After obtaining 20% equity in a home, many homeowners typically assume that the mortgage insurance will automatically stop having to be paid. However, it usually isn't that simple. Many borrowers will have to submit a formal letter to their lender requesting the mortgage insurance be removed. After the request is received, some lenders may request an official appraisal to be ordered as well. If home values in your area have gone down, your request to remove the mortgage insurance may be denied.

Payment may be required for a set period of time

Some contracts have stipulations in place stating that the borrower must continue to pay mortgage insurance even after the 20% threshold has been met. Read the fine print carefully prior to agreeing on the mortgage insurance to ensure you will not be stuck making payments for longer than you anticipated. 

How does mortgage insurance work?

Depending on the type of home loan you secure, your mortgage insurance will work a little differently. Here's a breakdown of the coverage for conventional and government-backed mortgages:

Mortgage insurance for conventional mortgages

A conventional loan, which isn't federally funded, may be secured with a down payment as low as 3% or 5%. The lender will almost always require mortgage insurance since the down payment is below 20%, and the mortgage insurance amount will vary based on your credit score, the size of the home loan, and various other factors. 

FHA mortgage insurance premium 

Insured by the Federal Housing Administration, FHA loans feature a minimum down payment as low as 3.5% and have easier credit qualifications than conventional loans. When securing an FHA loan, you will be required to pay an upfront mortgage insurance premium, which is 1.75% of the loan amount.

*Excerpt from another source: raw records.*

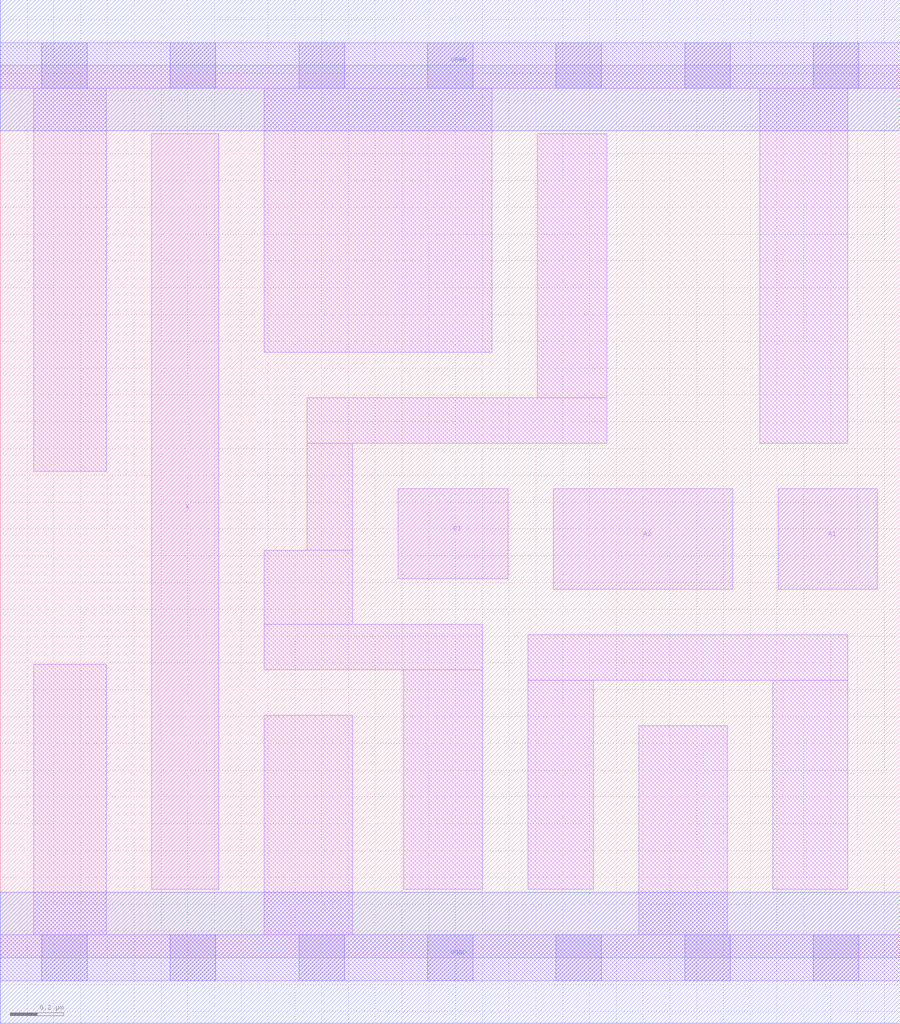
<source format=lef>
# Copyright 2020 The SkyWater PDK Authors
#
# Licensed under the Apache License, Version 2.0 (the "License");
# you may not use this file except in compliance with the License.
# You may obtain a copy of the License at
#
#     https://www.apache.org/licenses/LICENSE-2.0
#
# Unless required by applicable law or agreed to in writing, software
# distributed under the License is distributed on an "AS IS" BASIS,
# WITHOUT WARRANTIES OR CONDITIONS OF ANY KIND, either express or implied.
# See the License for the specific language governing permissions and
# limitations under the License.
#
# SPDX-License-Identifier: Apache-2.0

VERSION 5.7 ;
  NAMESCASESENSITIVE ON ;
  NOWIREEXTENSIONATPIN ON ;
  DIVIDERCHAR "/" ;
  BUSBITCHARS "[]" ;
UNITS
  DATABASE MICRONS 200 ;
END UNITS
MACRO sky130_fd_sc_lp__o21a_2
  CLASS CORE ;
  SOURCE USER ;
  FOREIGN sky130_fd_sc_lp__o21a_2 ;
  ORIGIN  0.000000  0.000000 ;
  SIZE  3.360000 BY  3.330000 ;
  SYMMETRY X Y R90 ;
  SITE unit ;
  PIN A1
    ANTENNAGATEAREA  0.315000 ;
    DIRECTION INPUT ;
    USE SIGNAL ;
    PORT
      LAYER li1 ;
        RECT 2.905000 1.375000 3.275000 1.750000 ;
    END
  END A1
  PIN A2
    ANTENNAGATEAREA  0.315000 ;
    DIRECTION INPUT ;
    USE SIGNAL ;
    PORT
      LAYER li1 ;
        RECT 2.065000 1.375000 2.735000 1.750000 ;
    END
  END A2
  PIN B1
    ANTENNAGATEAREA  0.315000 ;
    DIRECTION INPUT ;
    USE SIGNAL ;
    PORT
      LAYER li1 ;
        RECT 1.485000 1.415000 1.895000 1.750000 ;
    END
  END B1
  PIN X
    ANTENNADIFFAREA  0.588000 ;
    DIRECTION OUTPUT ;
    USE SIGNAL ;
    PORT
      LAYER li1 ;
        RECT 0.565000 0.255000 0.815000 3.075000 ;
    END
  END X
  PIN VGND
    DIRECTION INOUT ;
    USE GROUND ;
    PORT
      LAYER met1 ;
        RECT 0.000000 -0.245000 3.360000 0.245000 ;
    END
  END VGND
  PIN VPWR
    DIRECTION INOUT ;
    USE POWER ;
    PORT
      LAYER met1 ;
        RECT 0.000000 3.085000 3.360000 3.575000 ;
    END
  END VPWR
  OBS
    LAYER li1 ;
      RECT 0.000000 -0.085000 3.360000 0.085000 ;
      RECT 0.000000  3.245000 3.360000 3.415000 ;
      RECT 0.125000  0.085000 0.395000 1.095000 ;
      RECT 0.125000  1.815000 0.395000 3.245000 ;
      RECT 0.985000  0.085000 1.315000 0.905000 ;
      RECT 0.985000  1.075000 1.800000 1.245000 ;
      RECT 0.985000  1.245000 1.315000 1.520000 ;
      RECT 0.985000  2.260000 1.835000 3.245000 ;
      RECT 1.145000  1.520000 1.315000 1.920000 ;
      RECT 1.145000  1.920000 2.265000 2.090000 ;
      RECT 1.505000  0.255000 1.800000 1.075000 ;
      RECT 1.970000  0.255000 2.215000 1.035000 ;
      RECT 1.970000  1.035000 3.165000 1.205000 ;
      RECT 2.005000  2.090000 2.265000 3.075000 ;
      RECT 2.385000  0.085000 2.715000 0.865000 ;
      RECT 2.835000  1.920000 3.165000 3.245000 ;
      RECT 2.885000  0.255000 3.165000 1.035000 ;
    LAYER mcon ;
      RECT 0.155000 -0.085000 0.325000 0.085000 ;
      RECT 0.155000  3.245000 0.325000 3.415000 ;
      RECT 0.635000 -0.085000 0.805000 0.085000 ;
      RECT 0.635000  3.245000 0.805000 3.415000 ;
      RECT 1.115000 -0.085000 1.285000 0.085000 ;
      RECT 1.115000  3.245000 1.285000 3.415000 ;
      RECT 1.595000 -0.085000 1.765000 0.085000 ;
      RECT 1.595000  3.245000 1.765000 3.415000 ;
      RECT 2.075000 -0.085000 2.245000 0.085000 ;
      RECT 2.075000  3.245000 2.245000 3.415000 ;
      RECT 2.555000 -0.085000 2.725000 0.085000 ;
      RECT 2.555000  3.245000 2.725000 3.415000 ;
      RECT 3.035000 -0.085000 3.205000 0.085000 ;
      RECT 3.035000  3.245000 3.205000 3.415000 ;
  END
END sky130_fd_sc_lp__o21a_2
END LIBRARY

</source>
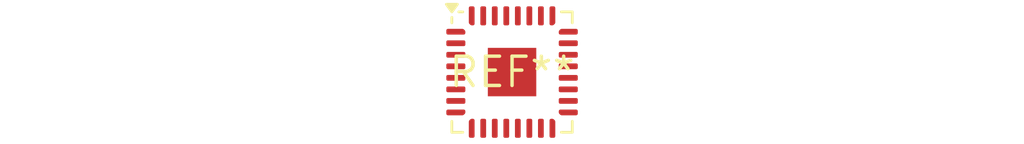
<source format=kicad_pcb>
(kicad_pcb (version 20240108) (generator pcbnew)

  (general
    (thickness 1.6)
  )

  (paper "A4")
  (layers
    (0 "F.Cu" signal)
    (31 "B.Cu" signal)
    (32 "B.Adhes" user "B.Adhesive")
    (33 "F.Adhes" user "F.Adhesive")
    (34 "B.Paste" user)
    (35 "F.Paste" user)
    (36 "B.SilkS" user "B.Silkscreen")
    (37 "F.SilkS" user "F.Silkscreen")
    (38 "B.Mask" user)
    (39 "F.Mask" user)
    (40 "Dwgs.User" user "User.Drawings")
    (41 "Cmts.User" user "User.Comments")
    (42 "Eco1.User" user "User.Eco1")
    (43 "Eco2.User" user "User.Eco2")
    (44 "Edge.Cuts" user)
    (45 "Margin" user)
    (46 "B.CrtYd" user "B.Courtyard")
    (47 "F.CrtYd" user "F.Courtyard")
    (48 "B.Fab" user)
    (49 "F.Fab" user)
    (50 "User.1" user)
    (51 "User.2" user)
    (52 "User.3" user)
    (53 "User.4" user)
    (54 "User.5" user)
    (55 "User.6" user)
    (56 "User.7" user)
    (57 "User.8" user)
    (58 "User.9" user)
  )

  (setup
    (pad_to_mask_clearance 0)
    (pcbplotparams
      (layerselection 0x00010fc_ffffffff)
      (plot_on_all_layers_selection 0x0000000_00000000)
      (disableapertmacros false)
      (usegerberextensions false)
      (usegerberattributes false)
      (usegerberadvancedattributes false)
      (creategerberjobfile false)
      (dashed_line_dash_ratio 12.000000)
      (dashed_line_gap_ratio 3.000000)
      (svgprecision 4)
      (plotframeref false)
      (viasonmask false)
      (mode 1)
      (useauxorigin false)
      (hpglpennumber 1)
      (hpglpenspeed 20)
      (hpglpendiameter 15.000000)
      (dxfpolygonmode false)
      (dxfimperialunits false)
      (dxfusepcbnewfont false)
      (psnegative false)
      (psa4output false)
      (plotreference false)
      (plotvalue false)
      (plotinvisibletext false)
      (sketchpadsonfab false)
      (subtractmaskfromsilk false)
      (outputformat 1)
      (mirror false)
      (drillshape 1)
      (scaleselection 1)
      (outputdirectory "")
    )
  )

  (net 0 "")

  (footprint "TQFN-32-1EP_5x5mm_P0.5mm_EP2.1x2.1mm" (layer "F.Cu") (at 0 0))

)

</source>
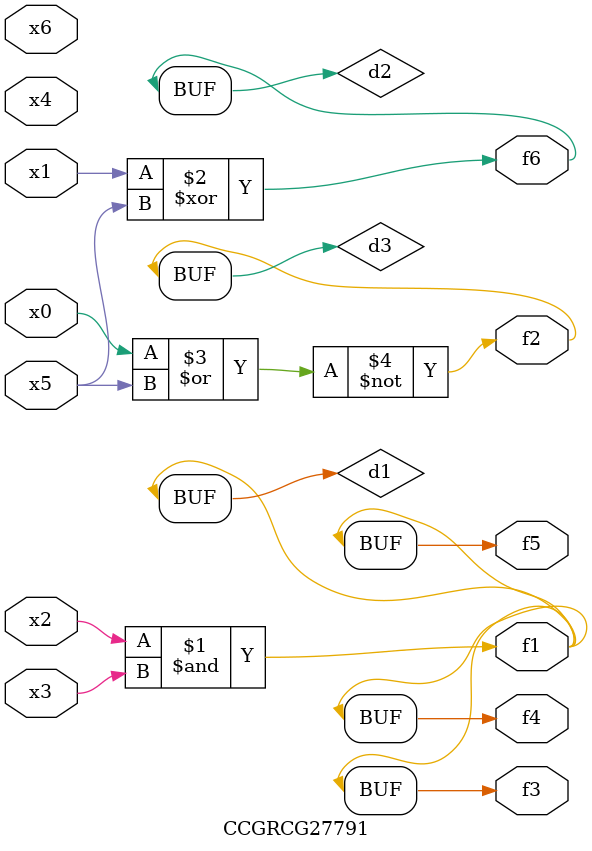
<source format=v>
module CCGRCG27791(
	input x0, x1, x2, x3, x4, x5, x6,
	output f1, f2, f3, f4, f5, f6
);

	wire d1, d2, d3;

	and (d1, x2, x3);
	xor (d2, x1, x5);
	nor (d3, x0, x5);
	assign f1 = d1;
	assign f2 = d3;
	assign f3 = d1;
	assign f4 = d1;
	assign f5 = d1;
	assign f6 = d2;
endmodule

</source>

In addition to the upfront mortgage insurance premium, borrowers will also be required to pay an annual premium, even if they put down more than 20% on the home. The annual premium typically ranges from 0.45% to 1.05% of the outstanding balance of the loan for the year. If you put down less than 10 % initially, you will pay this annual premium for the life of the loan. If you put down more than 10%, you will be required to pay this for 11 years.

USDA mortgage insurance

Backed by the U.S. Department of Agriculture, USDA loans are for rural and suburban home buyers and do not require a down payment at all. There are typically two fees associated with mortgage insurance on USDA loans: an upfront guarantee fee and an annual fee. The upfront guaranteed fee totals 1 % of the loan amount and only has to be paid when the mortgage is initially obtained. The annual fee is 0.35% of the annual outstanding loan balance.

VA mortgage insurance

VA loans, from Veterans Affairs, are for active, retired, or disabled military service members as well as certain National Guard members and reservists. VA loans are also eligible for surviving spouses. VA loans do not require a down payment, will have low-interest rates, and do not require mortgage insurance. The only fee that is required is a "funding fee," which typically ranges from 1.25 to 3.3% of the loan amount. Although it is not required to put money down, the more money the borrower does put down, the lower the funding fee will be. The amount of the funding fee also takes into account if you've applied for a VA loan before.

What happens if I have mortgage insurance and stop making mortgage payments?

Mortgage insurance does not mean that the borrower can skip several months of mortgage payments and the mortgage insurance will make up the difference. The borrower is still on the hook for the loan and could lose the home if they fall too far behind on their mortgage payments. In the event that they foreclose on the home, mortgage insurance protects the lender – not the borrower. This is because mortgage insurance pays the lender a portion of the principal in the event the borrower stops making their mortgage payments.

How to avoid mortgage insurance

The best way to avoid mortgage insurance is to obtain a conventional mortgage and put 20% down. If putting down 20% is not a possibility, it is recommended to budget in the cost of mortgage insurance (or a VA funding fee, if applicable) when calculating how much you can afford in a home.